That 70s Novel
Author: Mary E. Kingsley
Every kid probably feels at some point that the entire adult world is conspiring against them, keeping vital knowledge to themselves in order to keep children ignorant of the world. You know, like what that person really said in the bleeped out part of the TV show. Angel Bishop certainly feels that way, probably because her family refuses to talk about the one thing she desperately wants to know – why her father abandoned them. Some kids have more legitimate paranoia than others.
In Mary E. Kingsley’s novel Angel, we enter the title character’s life as she enters her teens. Always a volatile, confusing time, Angel has more than just hormones to make her miserable. She lives with her mother and grandmother Naomi in a small Tennessee town in the early 1970s. Her father left when she was a baby and her aunt Patsy lives in a nearby nursing home, having been “crazy” for many years. Naomi is her father’s mother and a devout Christian of the fire and brimstone variety. Her mother is very reserved and rarely speaks about the past.
Nobody speaks about the past and that is Angel’s problem. She’s gone through life assuming that her father’s absence is her fault, as he left shortly after she was born. All anyone tells her is that he left to find work. But he never has vacations, never writes, never sees them. Her parents never divorced, either, adding to the mystery. Angel also has a best friend whose mother is dying of cancer and is self-absorbed and shallow in her grief – wrapping herself in the drama of middle school as a shelter and annoying Angel to no end in the process. How is a girl supposed to grow up when she has half a family and no one will tell her why? A phone call announcing that her father will return for Thanksgiving turns her entire world upside down with the promise of fulfilling her lifelong dream and the terror that comes with that promise.
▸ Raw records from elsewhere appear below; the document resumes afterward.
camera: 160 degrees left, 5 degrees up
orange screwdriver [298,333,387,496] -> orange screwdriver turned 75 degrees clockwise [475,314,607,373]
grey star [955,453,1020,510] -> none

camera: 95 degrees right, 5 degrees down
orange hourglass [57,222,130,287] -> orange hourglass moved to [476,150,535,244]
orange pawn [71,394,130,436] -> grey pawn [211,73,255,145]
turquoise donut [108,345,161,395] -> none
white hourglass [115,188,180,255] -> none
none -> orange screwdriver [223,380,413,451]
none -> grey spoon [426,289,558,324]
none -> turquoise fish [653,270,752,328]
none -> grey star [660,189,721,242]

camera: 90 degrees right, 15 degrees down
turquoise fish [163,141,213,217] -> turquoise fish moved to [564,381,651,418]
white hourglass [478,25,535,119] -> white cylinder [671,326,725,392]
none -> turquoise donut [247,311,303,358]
Angel sounds like a YA book, but it isn’t. Though told in Angel’s young voice, the time period references and the subtle complexity of the main story make it more appropriate for the adult reader. No 13-year-old is going to know who Jim Croce is or relate to tuning in every night to listen to your favorite FM radio DJ. The relationships among the adults are also more complex than the average teenager is going to understand. Kingsley doesn’t reveal anything fully, it’s important to be able to read between the lines, understanding the social mores of the time period and the difficulty of living with an in-law.
For the adult reader Angel is on some levels a treat and other levels a little frustrating. I loved the time period references – the heartache that comes with the loss of interest in messing around outside all summer, the longing to stay a child, the pull of that faceless DJ. The story is also fairly engrossing – the truth spun out slowly, keeping the reader engaged. Angel is paced very well, balancing the coming-of-age portions with the mystery of Angel’s father and adding a very well developed main character. The frustrating portions came from spending the entire book with a 13-year-old. I liked Angel but at times grew weary of her immaturity and lack of insight. She has a stubborn agenda that doesn’t always make her particularly endearing and the book fails to acknowledge that her schemes to make her family whole are creating hurt where it isn’t necessary.
Overall Angel is a very well put together period piece about family, secrets and the existential angst of being a teenager with serious life issues piling on top of estrogen overload. Getting a little weary with the foolishness of the main character is really pretty minor in the face of all that is good about the story and writing. 4 stars out of 5 – recommended.